Arup Ghosh, Standard Chartered Bank’s co-head of Asia (excluding China) rates research and global research, sees that the Bank of Korea now has room to pause its rate hike and focus more on reviving the Korean economy.

“Now, the domestic economy -- particularly the housing market, private consumption and falling exports -- matters more to the BOK,” Ghosh said during an interview with The Korea Herald on Friday.

The Singapore-based researcher was in Korea to take part in the Global Research Briefing, an event organized by SC Bank, in Seoul last week.

Ghosh joined the bank in 2015 from Dymon Asia Capital. He also previously worked at Citibank, Lehman Brothers, Bear Stearns and Bank of America Merrill Lynch.

He explained that the BOK's focus shift is likely to occur mainly due to the US Federal Reserve indicating a slowdown in the pace of its rate hikes. He says this has eased the burden on the BOK, which has been hiking rates to stop the Korean won from weakening.

The head researcher also said he already noticed the BOK’s somewhat dovish stance during Friday's policy announcement.

“The BOK indicated that some members prefer rates at 3.5 percent, which is where it is now. So no more rate hikes. And some other members are calling for one more hike to 3.75 percent, which also means it's pretty close to the end of the rate hiking cycle,” he said.

When sharing his thoughts on the further impact of the Legoland crisis on the Korean market, he said that “the worst is possibly behind us.”

The crisis, which began with a default in project financing for the construction of Legoland Korea in Gangwon Province, later spilled over to the market as South Korea’s bond market lost credibility. This caused many local companies to face difficulties when raising money in 2022.

“In terms of whether it will spill into the wider financial markets, it did spill in the beginning, but subsequently we are seeing an easing of liquidity pressures in the market,” he said.

Ghosh said that various indicators like commercial paper yields, corporate bond spreads, financial debenture rates, and certificate of deposit rates show that liquidity in the local market is slowly stabilizing.

"We think this is likely to continue," he said.

Nonetheless, Ghosh stressed that there still has to be support for those with lower credit.

“It's quite clear that some of the lower-rated companies and property developers are facing credit issues,” he said. “So, the government has to provide more targeted liquidity because a lot of these lower-rated corporates don't have access to long-term capital markets.”
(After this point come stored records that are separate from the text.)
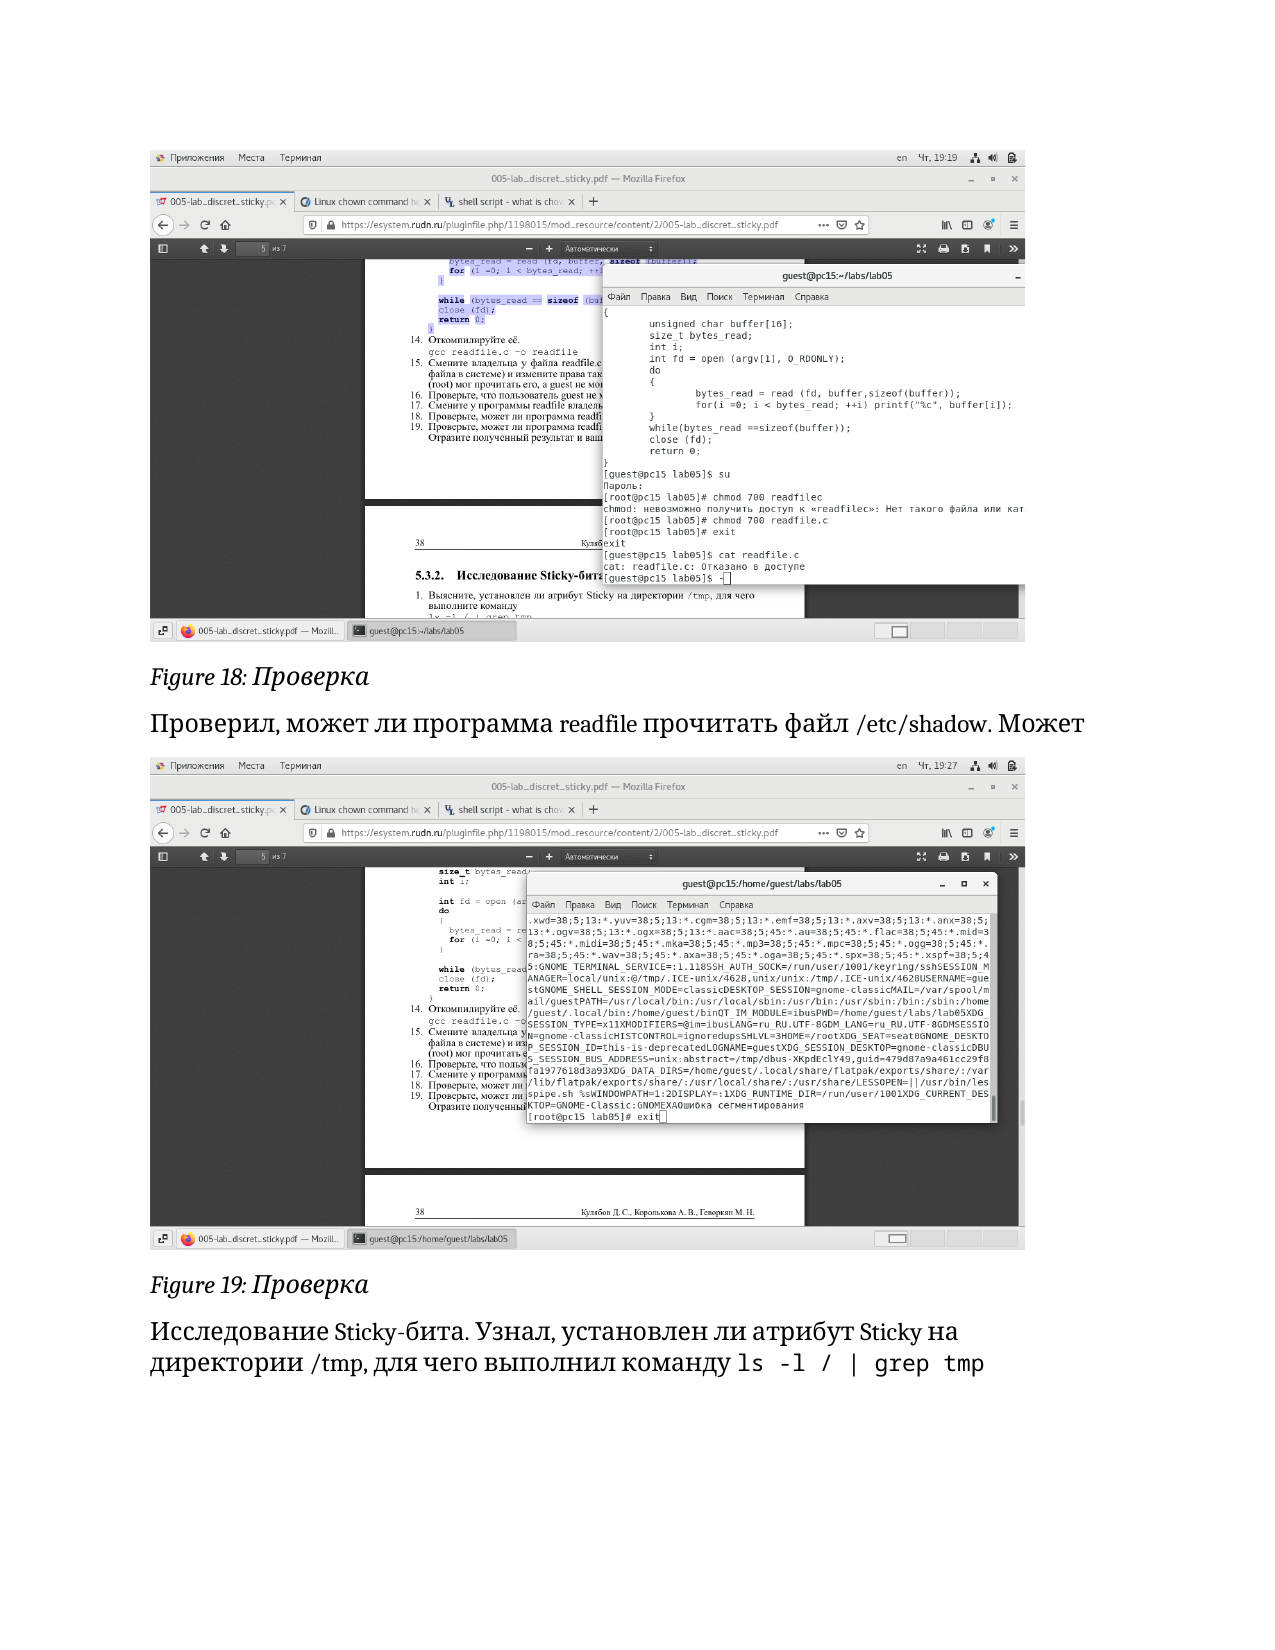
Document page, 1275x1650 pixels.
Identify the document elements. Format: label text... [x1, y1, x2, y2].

text Исследование Sticky-бита. Узнал, установлен ли атрибут Sticky на директории /tmp, для чего выполнил команду ls -l / | grep tmp [150, 1318, 1125, 1378]
text Проверил, может ли программа readfile прочитать файл /etc/shadow. Может [150, 710, 1125, 739]
text Figure 19: Проверка [150, 1271, 1125, 1299]
picture [150, 757, 1025, 1250]
picture [150, 150, 1025, 642]
text Figure 18: Проверка [150, 663, 1125, 692]
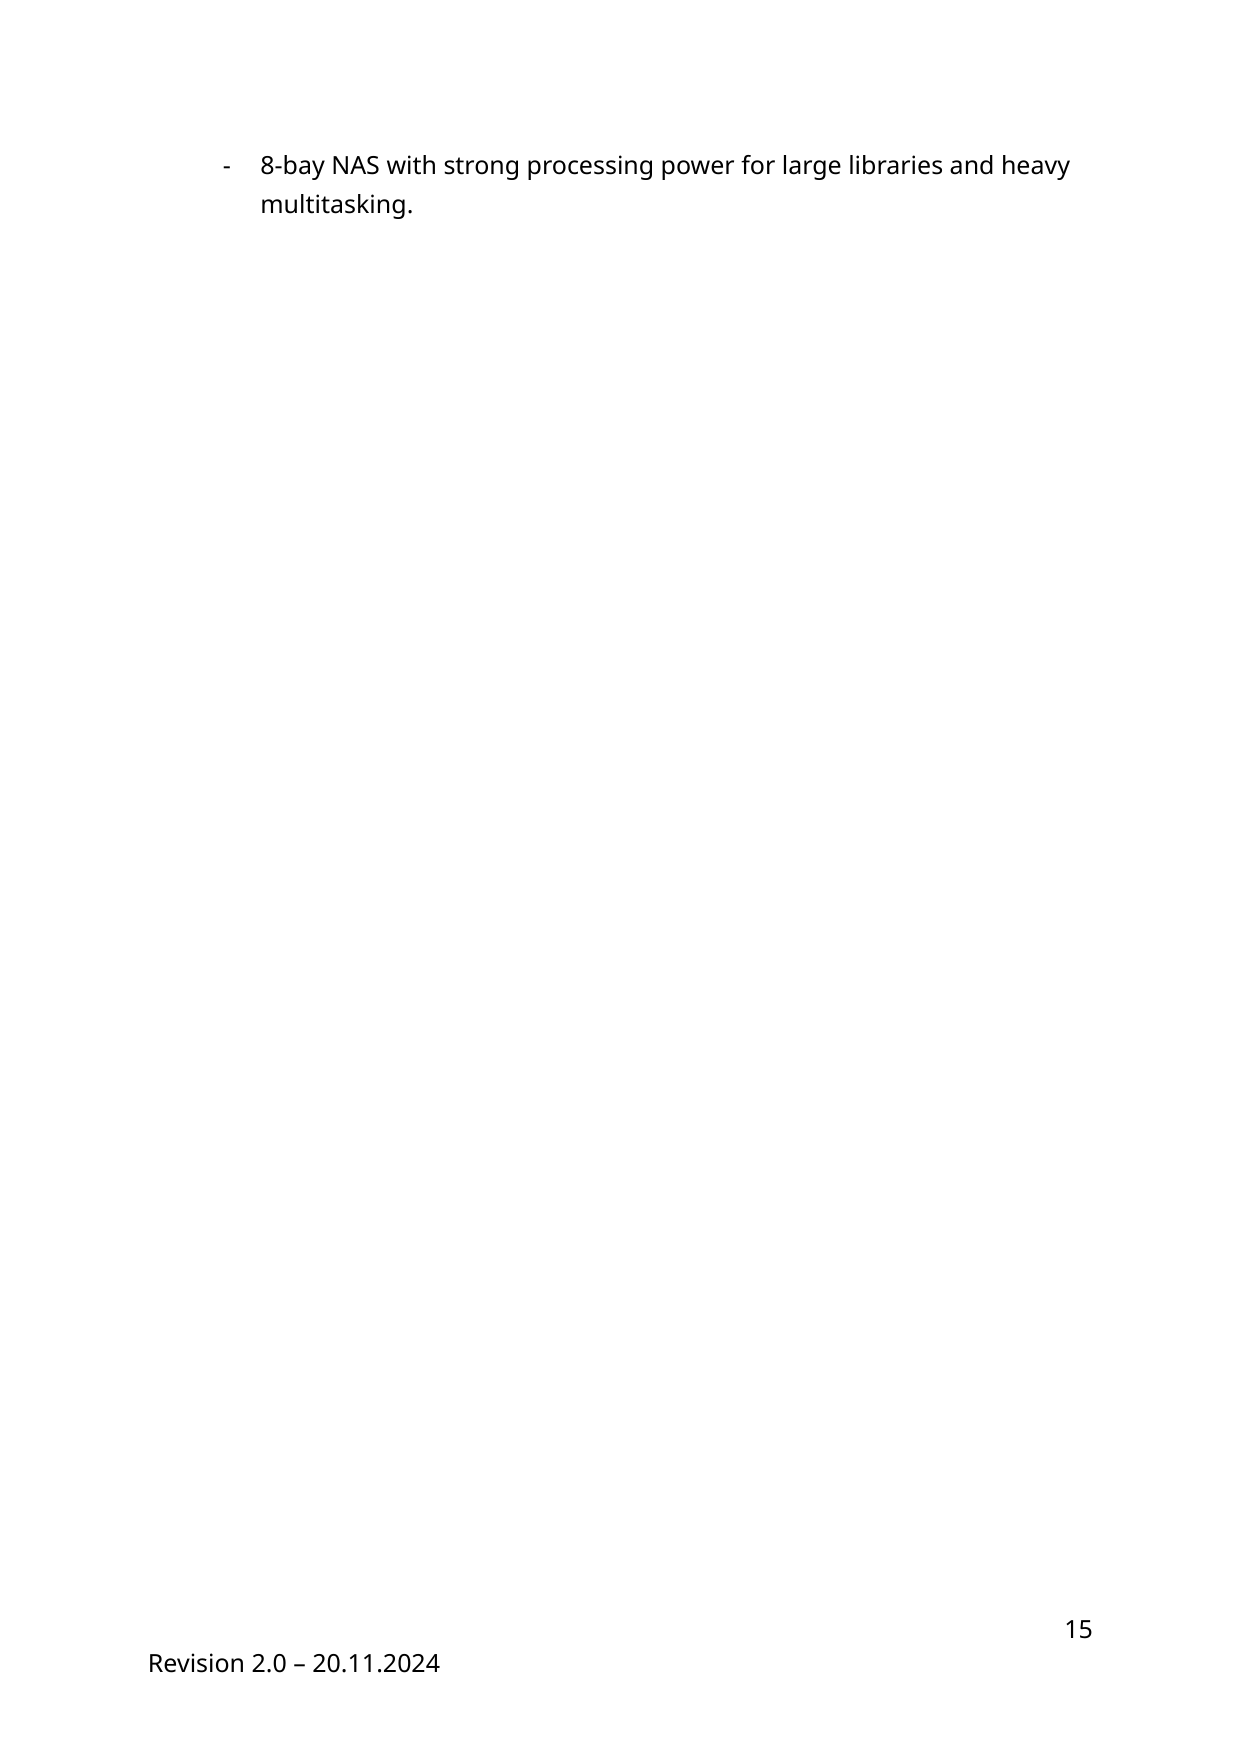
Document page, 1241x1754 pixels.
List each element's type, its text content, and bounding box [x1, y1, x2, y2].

During his interview, he also touched on some of the unique features and problems of the Korean real estate market.

The researcher especially highlighted the housing market affordability issue in Korea, saying that it was one of the worst in the world.
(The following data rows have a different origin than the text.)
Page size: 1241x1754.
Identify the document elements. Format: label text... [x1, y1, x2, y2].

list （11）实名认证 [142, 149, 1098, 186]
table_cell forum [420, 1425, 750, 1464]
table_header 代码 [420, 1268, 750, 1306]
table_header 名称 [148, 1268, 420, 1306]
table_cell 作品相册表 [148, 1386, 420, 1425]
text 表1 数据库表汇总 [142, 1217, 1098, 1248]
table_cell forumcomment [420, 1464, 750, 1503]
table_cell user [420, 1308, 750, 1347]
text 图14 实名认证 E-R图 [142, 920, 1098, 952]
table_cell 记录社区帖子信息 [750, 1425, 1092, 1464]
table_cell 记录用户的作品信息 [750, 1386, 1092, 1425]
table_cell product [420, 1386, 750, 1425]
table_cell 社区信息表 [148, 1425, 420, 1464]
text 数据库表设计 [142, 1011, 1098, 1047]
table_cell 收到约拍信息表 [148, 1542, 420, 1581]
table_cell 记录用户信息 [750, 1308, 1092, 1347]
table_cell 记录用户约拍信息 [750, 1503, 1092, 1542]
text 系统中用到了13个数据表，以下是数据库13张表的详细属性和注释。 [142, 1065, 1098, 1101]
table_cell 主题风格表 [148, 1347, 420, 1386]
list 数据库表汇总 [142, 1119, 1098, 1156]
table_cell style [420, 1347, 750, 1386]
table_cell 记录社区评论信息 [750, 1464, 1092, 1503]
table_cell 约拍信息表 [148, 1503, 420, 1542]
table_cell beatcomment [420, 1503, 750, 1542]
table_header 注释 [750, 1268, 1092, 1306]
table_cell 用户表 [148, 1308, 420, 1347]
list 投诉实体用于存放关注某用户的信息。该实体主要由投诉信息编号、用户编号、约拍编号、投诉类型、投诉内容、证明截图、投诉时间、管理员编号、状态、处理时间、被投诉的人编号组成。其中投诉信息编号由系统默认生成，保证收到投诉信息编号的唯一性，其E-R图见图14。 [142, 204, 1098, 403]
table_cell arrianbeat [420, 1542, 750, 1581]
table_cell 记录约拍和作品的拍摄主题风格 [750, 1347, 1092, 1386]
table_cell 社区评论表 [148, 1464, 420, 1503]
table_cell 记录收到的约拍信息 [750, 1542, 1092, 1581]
“It's particularly difficult for the younger generation to buy houses in Korea,” he said.

Therefore, Ghosh noted that government should come up with policies for the younger generation.
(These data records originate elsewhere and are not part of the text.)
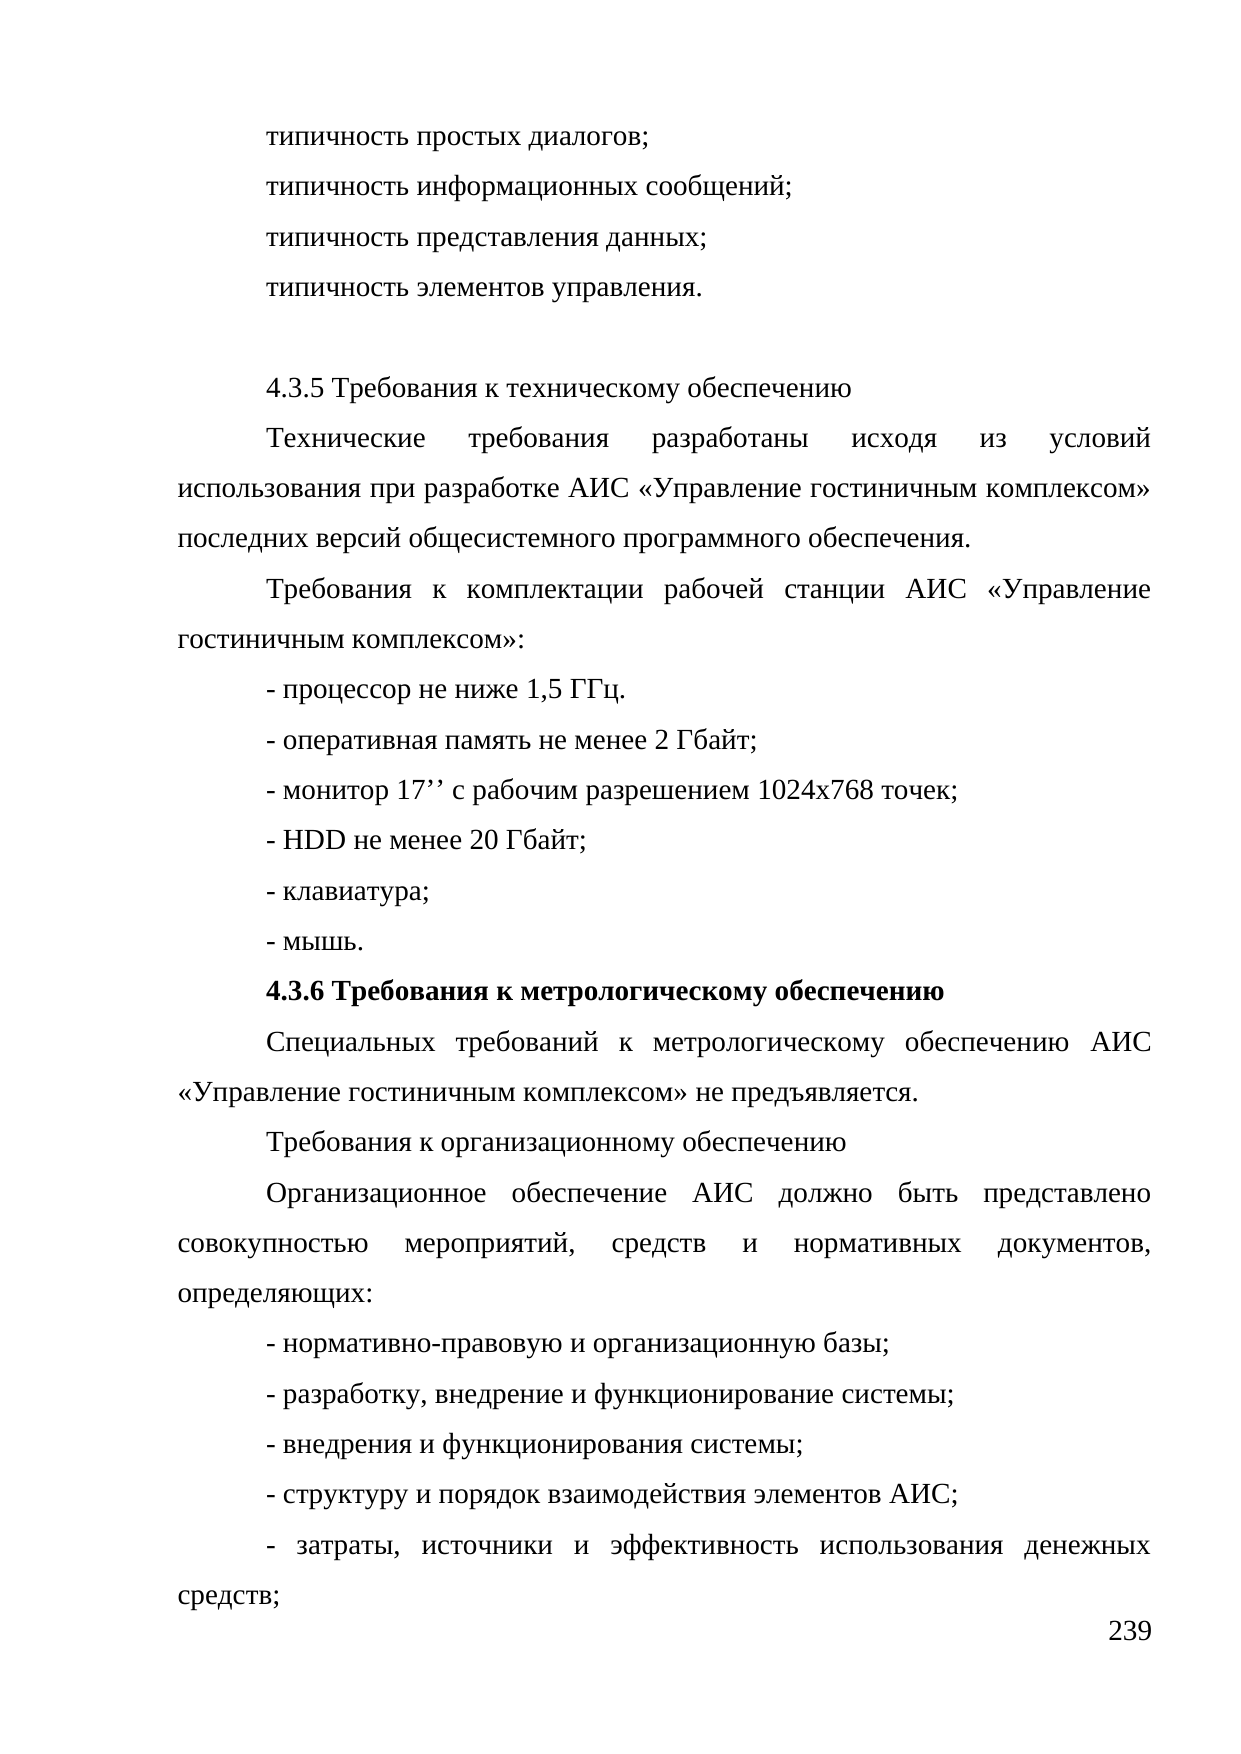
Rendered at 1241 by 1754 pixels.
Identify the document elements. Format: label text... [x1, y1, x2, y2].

text 4.3.5 Требования к техническому обеспечению [177, 370, 1152, 403]
text 4.3.6 Требования к метрологическому обеспечению [177, 973, 1152, 1007]
text типичность представления данных; [177, 219, 1152, 252]
text Требования к организационному обеспечению [177, 1124, 1152, 1158]
text типичность элементов управления. [177, 269, 1152, 303]
text - внедрения и функционирования системы; [177, 1426, 1152, 1460]
text типичность простых диалогов; [177, 118, 1152, 152]
text - структуру и порядок взаимодействия элементов АИС; [177, 1477, 1152, 1510]
text Технические требования разработаны исходя из условий использования при разработке АИС «Управление гостиничным комплексом» последних версий общесистемного программного обеспечения. [177, 420, 1152, 554]
text - HDD не менее 20 Гбайт; [177, 822, 1152, 856]
text - нормативно-правовую и организационную базы; [177, 1326, 1152, 1359]
text - разработку, внедрение и функционирование системы; [177, 1376, 1152, 1409]
text типичность информационных сообщений; [177, 168, 1152, 202]
text Организационное обеспечение АИС должно быть представлено совокупностью мероприятий, средств и нормативных документов, определяющих: [177, 1175, 1152, 1309]
text - затраты, источники и эффективность использования денежных средств; [177, 1527, 1152, 1611]
text Требования к комплектации рабочей станции АИС «Управление гостиничным комплексом»: [177, 571, 1152, 655]
text - оперативная память не менее 2 Гбайт; [177, 722, 1152, 755]
text - монитор 17’’ с рабочим разрешением 1024x768 точек; [177, 772, 1152, 806]
text - процессор не ниже 1,5 ГГц. [177, 672, 1152, 705]
text - мышь. [177, 923, 1152, 957]
text - клавиатура; [177, 873, 1152, 906]
text Специальных требований к метрологическому обеспечению АИС «Управление гостиничным комплексом» не предъявляется. [177, 1024, 1152, 1108]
“When it comes to policies like easing loan-to-value and debt-to-income ratios … I think Singapore is a good example to follow, where housing ownership across income segments is one of the highest in the world,” he said.

Toward the end of the interview, Ghosh warned future real estate investors that it’s “too early to call” on whether the housing market has bottomed, and said he does not recommend purchasing housing now.

“Demand to supply has to move in favor of demand, but we are currently seeing supply far outstripping demand,” he explained.

On top of having sufficient demand, credit market stabilization and the BOK’s rate cut must be accompanied for the Korean real estate market to revive, which could take several quarters or even a few years, he said.